Le tribunal de commerce de Melun, dans un jugement réputé contradictoire du 7 janvier 2026, a prononcé une interdiction de gérer de quatre ans à l’encontre du dirigeant d’une société en liquidation. Le liquidateur judiciaire avait assigné le dirigeant sur le fondement de quatre griefs tirés du code de commerce. La question de droit portait sur la caractérisation des manquements justifiant une sanction personnelle et sur la proportionnalité de sa durée. La juridiction a retenu l’intégralité des griefs et fixé la sanction à quatre ans.
La première sous-partie examine la caractérisation des manquements comptables et déclaratifs. Le tribunal retient que le dirigeant « n’a pas tenu de comptabilité de la création de l’entreprise le 07/01/2019 jusqu’à la date d’ouverture de la procédure collective le 25/07/2022″ (Motifs, point 1). Cette absence totale de comptabilité constitue un manquement grave à une obligation légale essentielle.
La même rigueur s’applique au défaut de remise des documents obligatoires. Le juge constate que « le caractère intentionnel de défaut de remise de documents ainsi que son élément matériel […] atteste de sa mauvaise foi » (Motifs, point 2). Cette qualification de mauvaise foi est déterminante pour retenir ce grief spécifique.
La seconde sous-partie analyse les manquements à la déclaration de cessation des paiements et à la coopération. Le tribunal affirme que « c’est sciemment que M. [O] [L] a omis de demander l’ouverture d’une procédure collective dans le délai de quarante-cinq jours » (Motifs, point 3). L’élément intentionnel est ici présumé par l’existence de dettes fiscales nécessairement connues.
L’absence de coopération est également sanctionnée par une présomption simple. Les juges estiment que « les déclarations du mandataire, auxiliaire de justice, […] suffisent à attester de l’absence de coopération sans qu’il y ait besoin d’autres éléments probants » (Motifs, point 4). Cette solution allège la charge de la preuve pour le liquidateur.
La portée de cette décision réside dans la fixation de la durée de la sanction à quatre ans.
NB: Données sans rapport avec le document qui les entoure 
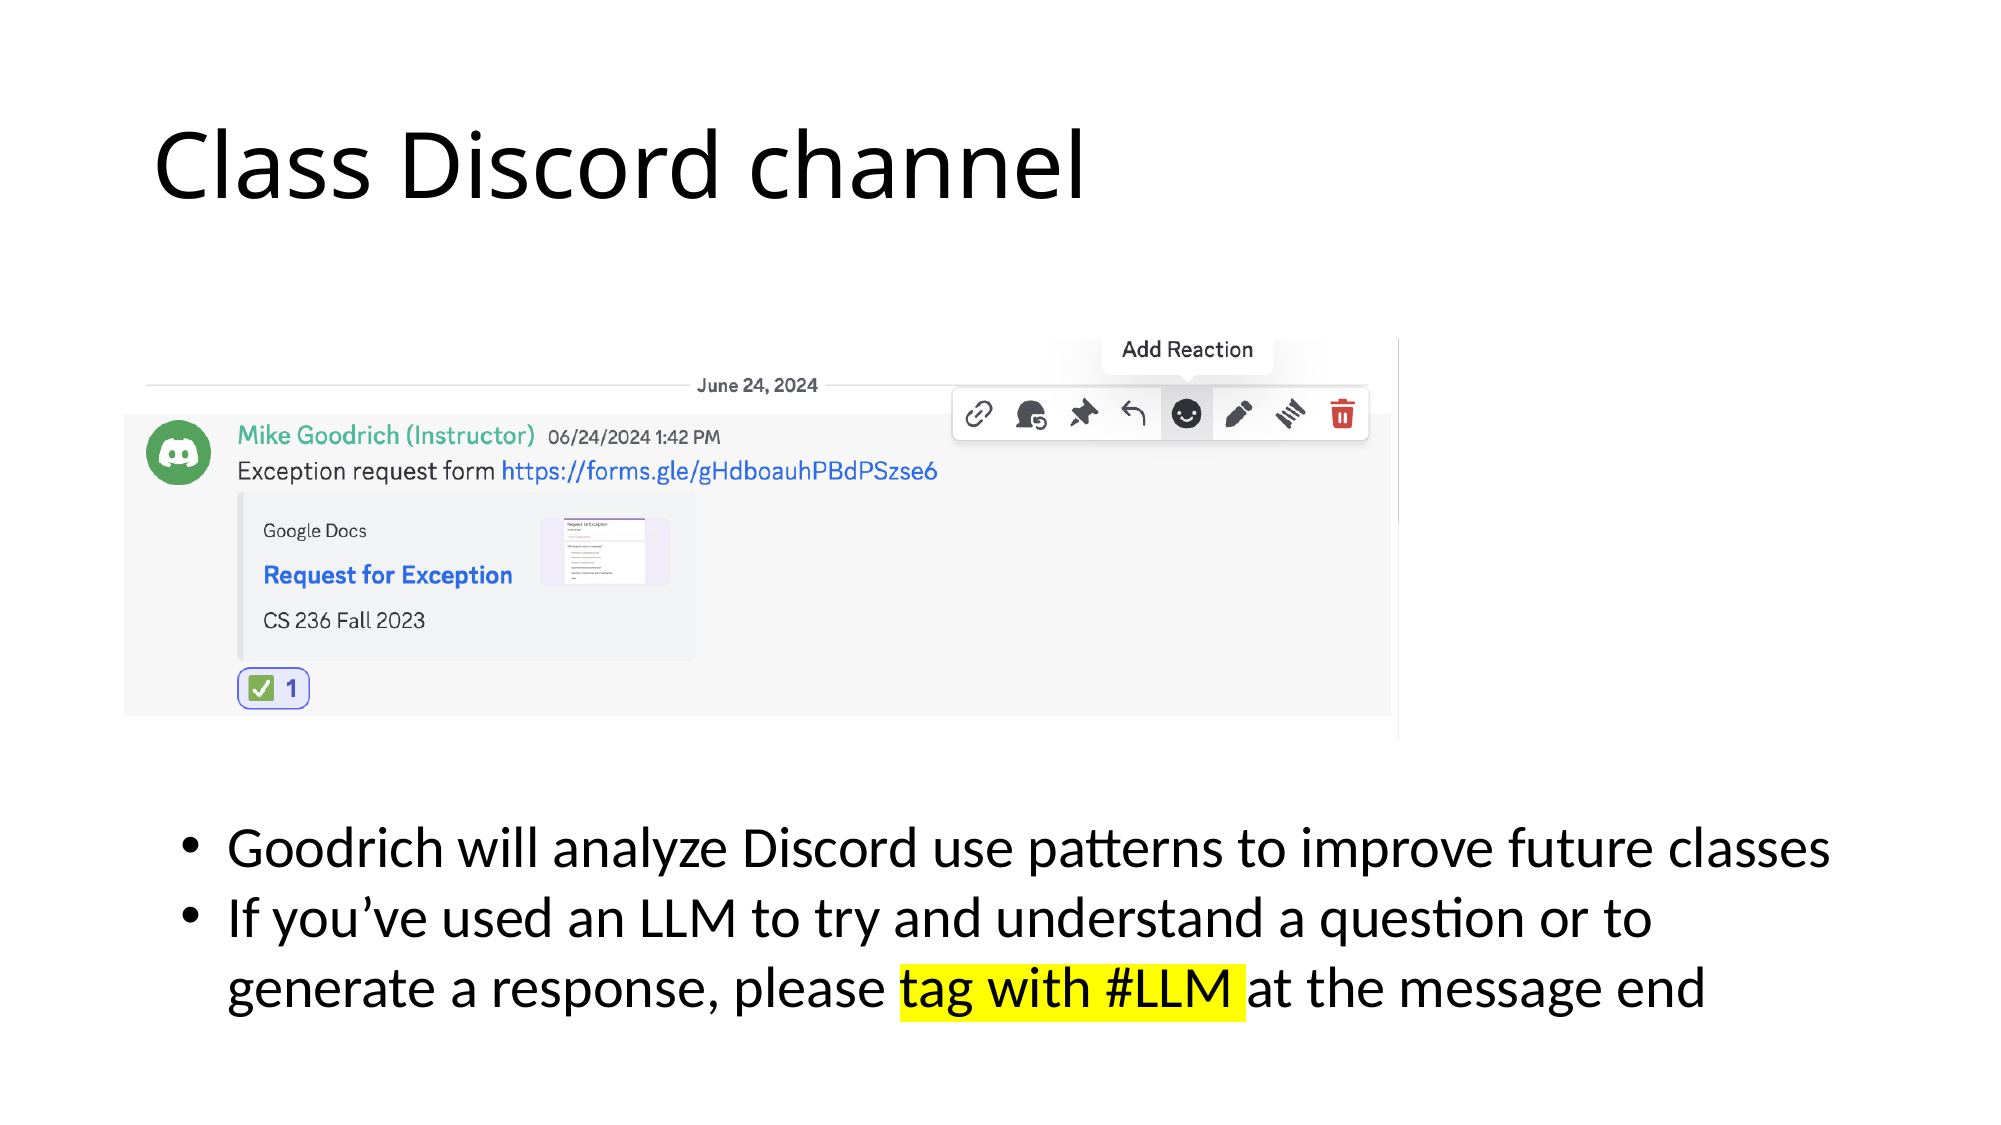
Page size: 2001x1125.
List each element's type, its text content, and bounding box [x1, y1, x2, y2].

Le tribunal motive ce quantum par « la particulière gravité des faits mentionnés ci-dessus » et par « le passif généré et des griefs caractérisés » (Motifs, dispositif). La carence du dirigeant empêche toute individualisation plus poussée de la peine.
La valeur de l’arrêt tient à l’affirmation de la présomption de mauvaise foi en cas de non-respect persistant des obligations. La solution rappelle que l’absence de comptabilité et de coopération constitue un faisceau d’indices suffisant pour prononcer une interdiction de gérer lourde.